When Tasha Darbes tried to park her car on West 218th Street early Sunday, she noticed temporary “No Parking” signs were everywhere.
"I assumed it was for construction, and there was no time," said Darbes, an Inwood resident. "So, I didn't know what time I would need to move my car by, so I went and parked in the local garage."
Darbes soon learned the "No Parking" signs were not for construction, but for the NYPD.
The street is home to Columbia University's athletic fields, and the NYPD was hosting its flag football championship there Sunday.
Members of the department took the spaces so they could park there for the game.
"I was just flabbergasted," Darbes said. "A real abuse of power."
Inwood resident Dave Thom took several photos Sunday showing cars with NYPD parking placards up and down the block. Some of the placards were expired.
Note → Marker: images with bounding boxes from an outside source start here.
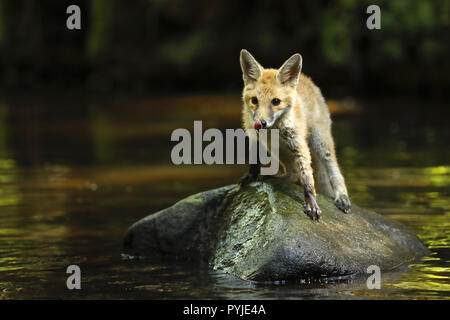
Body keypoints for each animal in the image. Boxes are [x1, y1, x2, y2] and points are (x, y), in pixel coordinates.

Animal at [241, 49, 350, 220]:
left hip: (320, 142)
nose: (261, 123)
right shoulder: (254, 138)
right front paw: (251, 177)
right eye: (254, 100)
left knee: (333, 170)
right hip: (278, 150)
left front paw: (312, 205)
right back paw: (273, 177)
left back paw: (342, 197)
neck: (274, 130)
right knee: (293, 173)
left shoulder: (299, 144)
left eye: (276, 101)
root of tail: (306, 79)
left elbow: (307, 179)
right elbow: (254, 163)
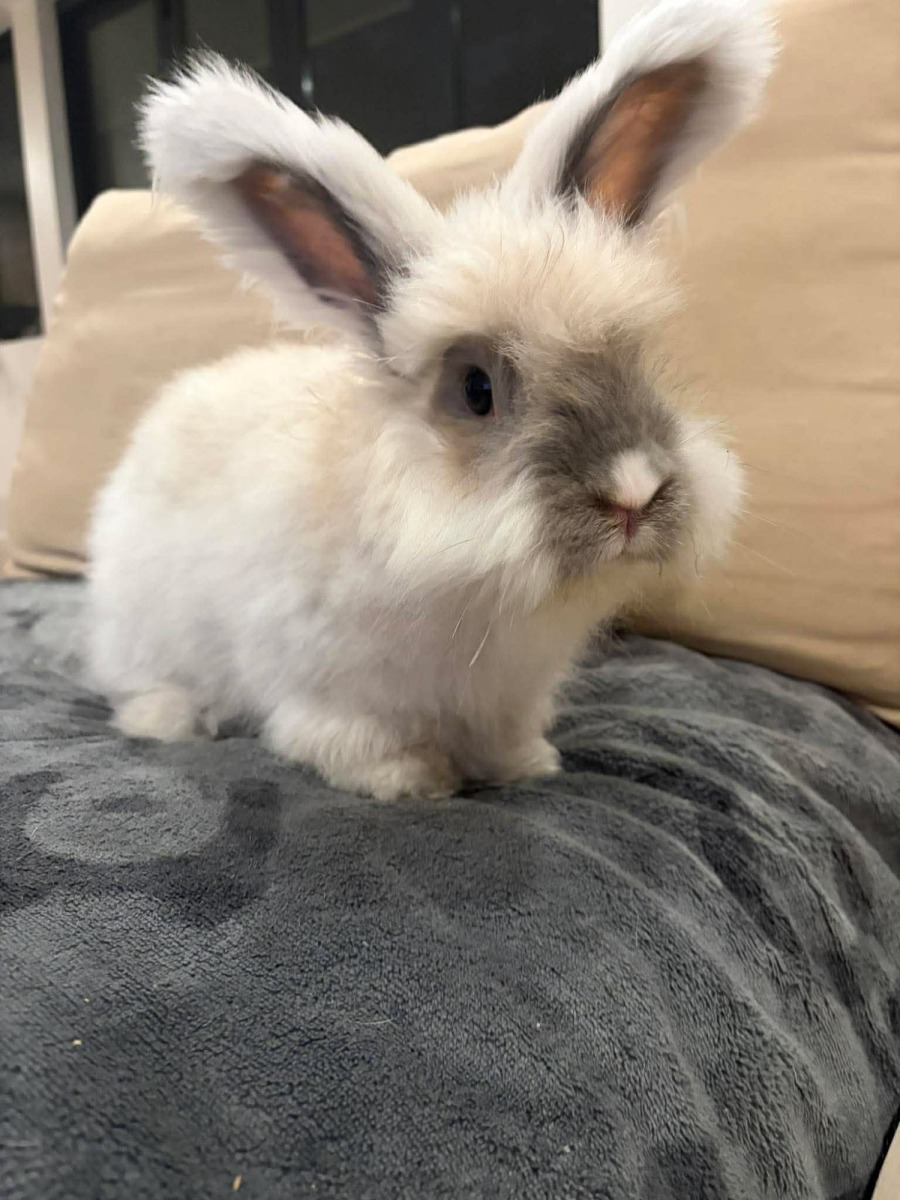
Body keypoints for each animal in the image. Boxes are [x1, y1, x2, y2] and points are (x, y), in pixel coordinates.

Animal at [88, 0, 774, 800]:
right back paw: (170, 720)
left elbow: (506, 741)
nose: (632, 493)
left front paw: (526, 767)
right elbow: (349, 740)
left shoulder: (509, 697)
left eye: (633, 359)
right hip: (145, 630)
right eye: (476, 391)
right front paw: (411, 780)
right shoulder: (332, 691)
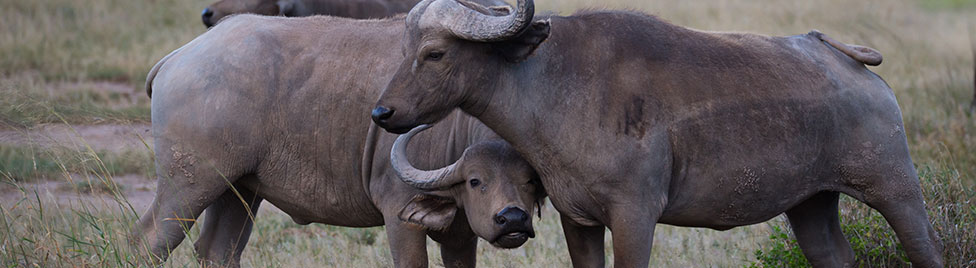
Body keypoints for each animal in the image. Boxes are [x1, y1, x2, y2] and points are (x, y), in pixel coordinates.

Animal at [372, 0, 944, 266]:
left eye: (435, 53)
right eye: (404, 49)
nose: (382, 112)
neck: (556, 86)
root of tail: (842, 55)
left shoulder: (635, 216)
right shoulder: (578, 220)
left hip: (896, 190)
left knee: (930, 250)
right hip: (811, 205)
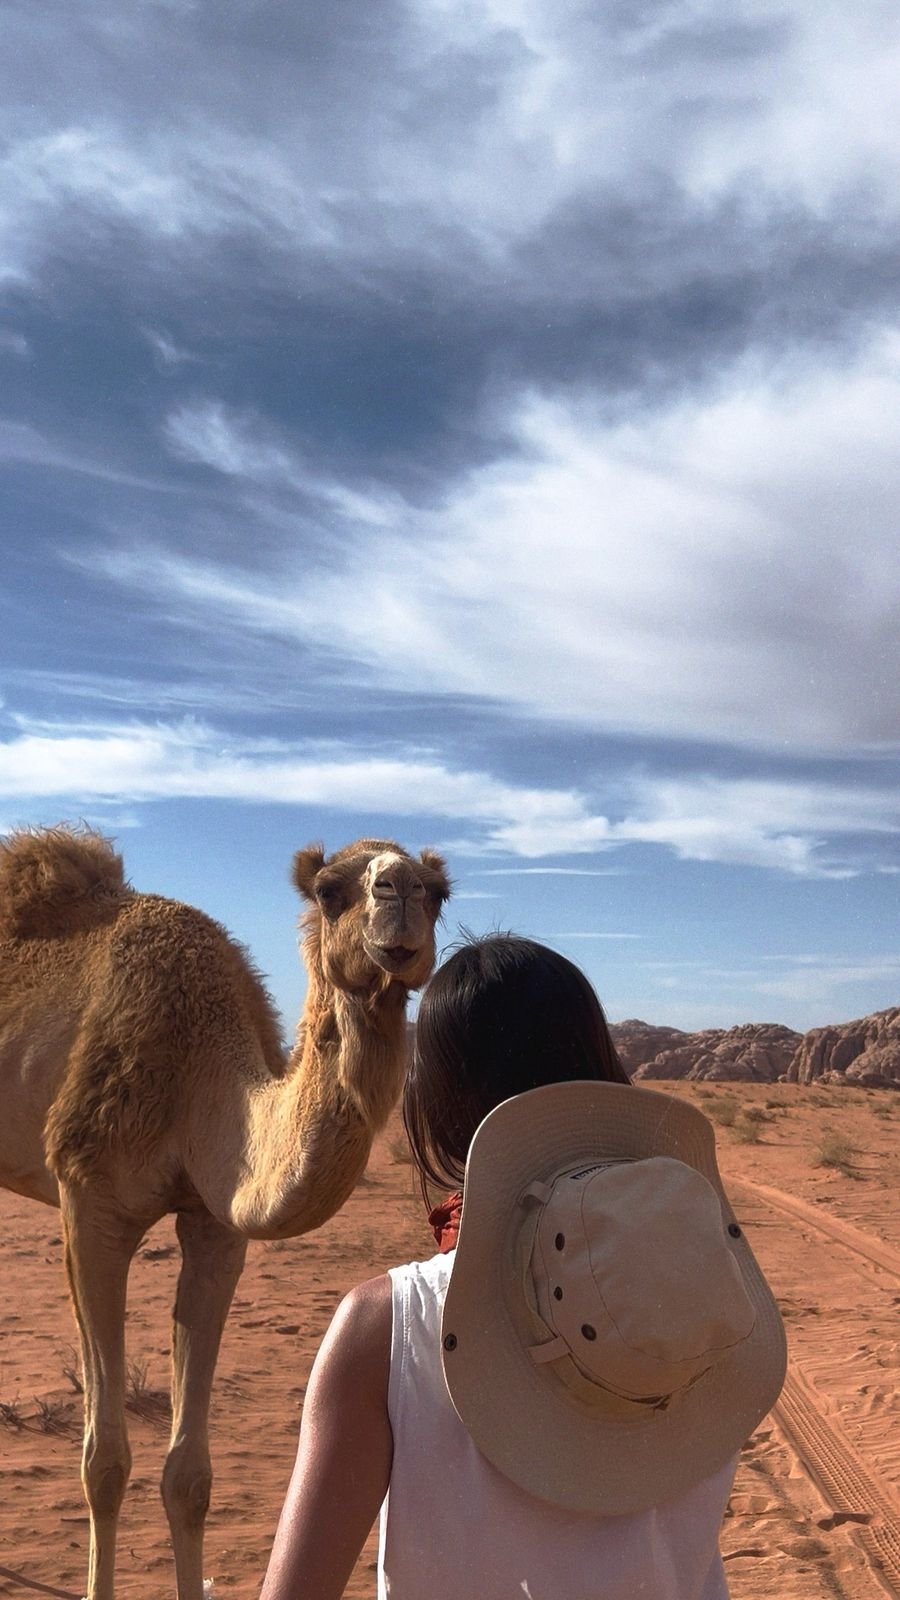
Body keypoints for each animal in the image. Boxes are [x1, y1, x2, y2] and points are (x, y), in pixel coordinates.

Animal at [0, 824, 450, 1600]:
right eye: (329, 889)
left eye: (440, 893)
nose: (401, 898)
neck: (195, 1074)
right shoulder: (88, 1198)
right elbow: (104, 1463)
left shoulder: (216, 1226)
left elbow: (190, 1478)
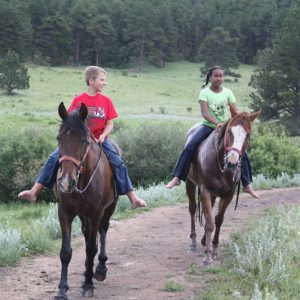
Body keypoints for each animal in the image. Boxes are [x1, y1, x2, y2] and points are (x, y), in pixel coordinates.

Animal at [54, 102, 117, 298]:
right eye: (59, 139)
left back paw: (100, 269)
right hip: (83, 215)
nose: (66, 182)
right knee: (87, 233)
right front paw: (62, 290)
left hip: (109, 208)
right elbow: (65, 252)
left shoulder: (96, 213)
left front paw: (89, 284)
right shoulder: (64, 213)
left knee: (102, 231)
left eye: (84, 141)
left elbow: (91, 248)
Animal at [186, 111, 258, 266]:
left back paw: (203, 240)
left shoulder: (229, 194)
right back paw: (193, 242)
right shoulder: (206, 192)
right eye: (229, 131)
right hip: (190, 183)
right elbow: (209, 223)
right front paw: (207, 258)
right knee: (193, 209)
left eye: (248, 135)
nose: (232, 162)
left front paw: (214, 249)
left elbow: (218, 219)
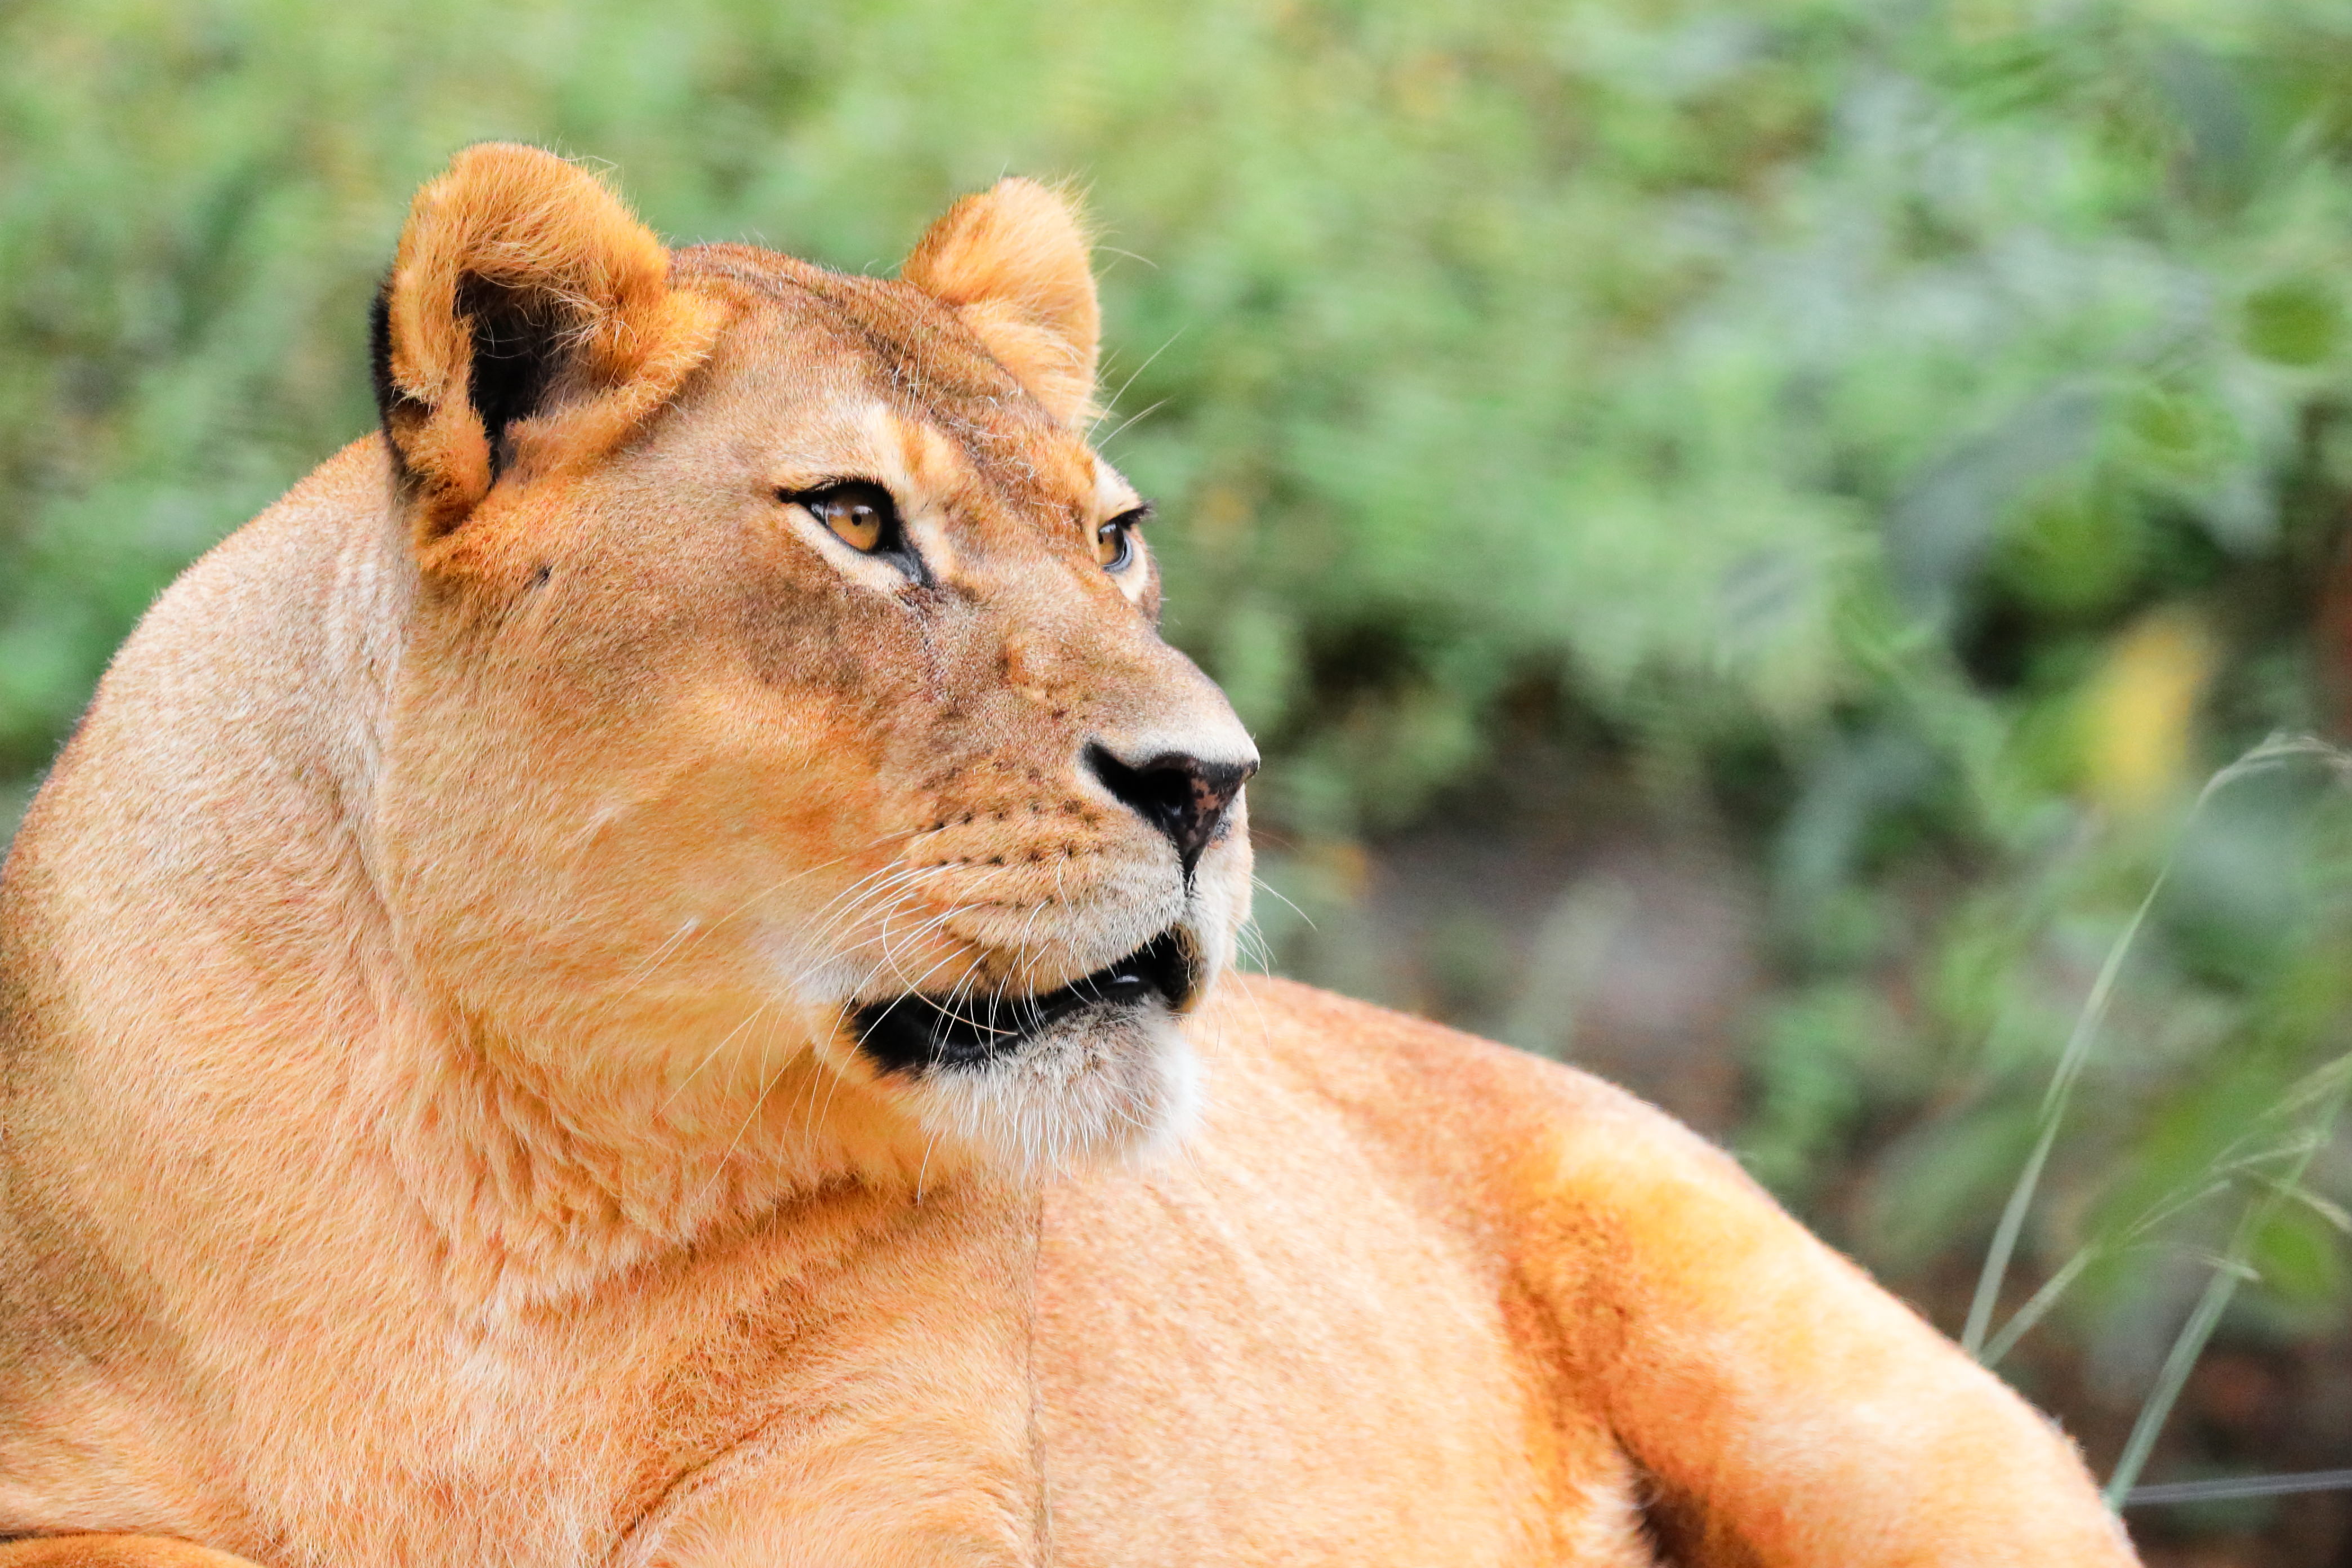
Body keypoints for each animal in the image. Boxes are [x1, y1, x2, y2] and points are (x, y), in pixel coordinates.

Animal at [0, 145, 2136, 1566]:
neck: (526, 1167)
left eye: (1114, 535)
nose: (1213, 782)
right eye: (858, 518)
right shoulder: (65, 1495)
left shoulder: (889, 1490)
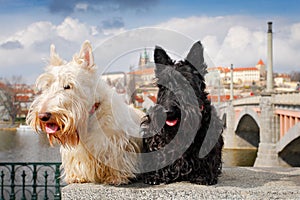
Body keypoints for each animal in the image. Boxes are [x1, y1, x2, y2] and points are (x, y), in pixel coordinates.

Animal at [26, 41, 143, 186]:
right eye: (47, 86)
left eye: (68, 86)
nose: (43, 116)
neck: (89, 117)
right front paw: (77, 177)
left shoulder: (116, 143)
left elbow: (116, 161)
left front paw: (116, 178)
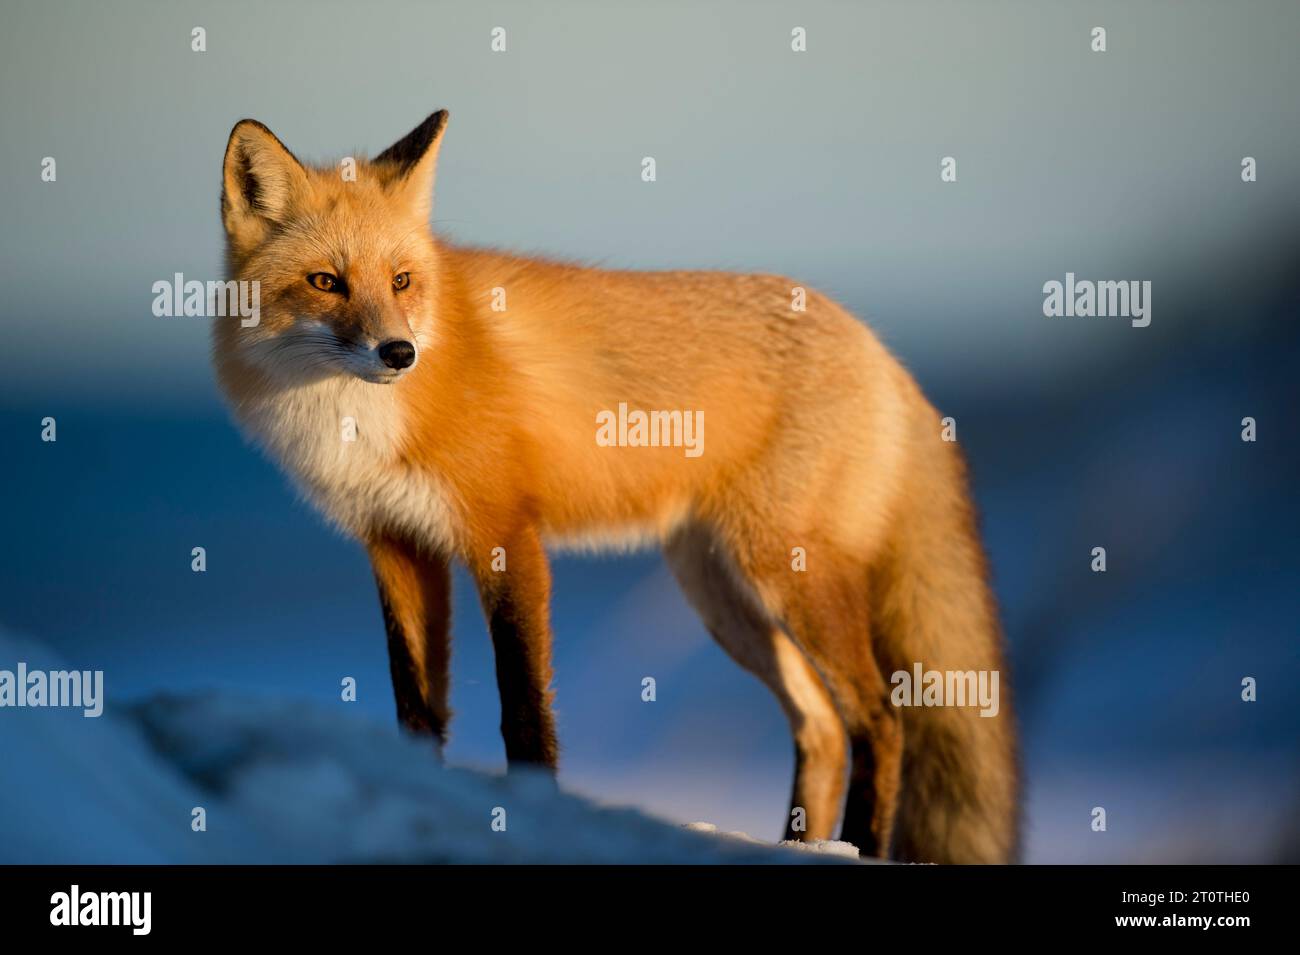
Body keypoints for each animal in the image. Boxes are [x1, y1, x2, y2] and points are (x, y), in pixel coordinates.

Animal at [213, 111, 1019, 867]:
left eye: (402, 281)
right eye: (326, 282)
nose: (399, 352)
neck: (360, 421)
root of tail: (880, 348)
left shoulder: (506, 535)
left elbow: (523, 708)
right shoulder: (397, 544)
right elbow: (416, 708)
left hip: (786, 574)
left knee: (880, 718)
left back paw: (859, 846)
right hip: (722, 595)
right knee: (820, 724)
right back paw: (800, 845)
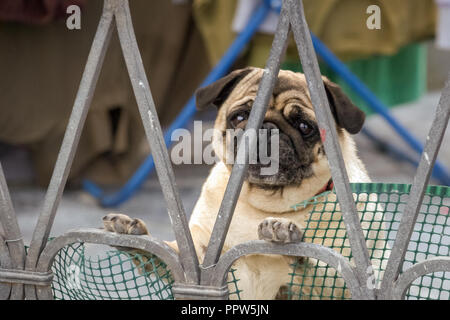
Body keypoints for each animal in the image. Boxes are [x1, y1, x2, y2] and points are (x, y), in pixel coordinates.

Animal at [101, 67, 386, 300]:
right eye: (239, 117)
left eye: (305, 126)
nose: (267, 128)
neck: (265, 204)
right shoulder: (197, 260)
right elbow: (160, 252)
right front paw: (130, 231)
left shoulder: (342, 282)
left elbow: (311, 267)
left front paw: (284, 234)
One car had a handwritten sheet in the window reading, "On Police Commissioner's Flag Football Team."
(Pictured above: image of a handwritten note inside an NYPD car, with the text "On Poice Commissioner's Flag Football Team" written on it.)
Columbia told NY1 "no parking" signs are never put up on 218th Street when several thousand people attend the school's football games in the fall.
The NYPD said it relocated 30 cars by tow.
One area resident cleaning snow from her car Monday told us she ignored the signs and her vehicle was not moved.
"I just told myself that I didn't know why they put them up," said one area resident. "And I didn't know what Sunday it was, and I decided not to move it because there wasn't any place to put it anyway.
Just days ago, Mayor de Blasio vowed to crack down on so-called placard abuse—government cars abusing parking rules.
"Due to concerns of traffic congestion, pedestrian management, and access for disabled persons, parking was restricted along 218th Street," the NYPD told NY1 in a statement.
The department could not explain how that was accomplished by towing civilians' cars so the cars of NYPD members could park there instead.
As for Darbes, she said the "No Parking" zone forced her to pay $34 to garage her car.
"I was very angry because, in this neighborhood, it is very difficult to park," said Darbes. "The parking is really supposed to be for the residents. Residents. Why should I pay parking so police officers can have free parking on the street when they come to play a game at the stadium?"
On Monday, she left the lot, seeking a spot on the street, a spot she had to give up for the police and their football game.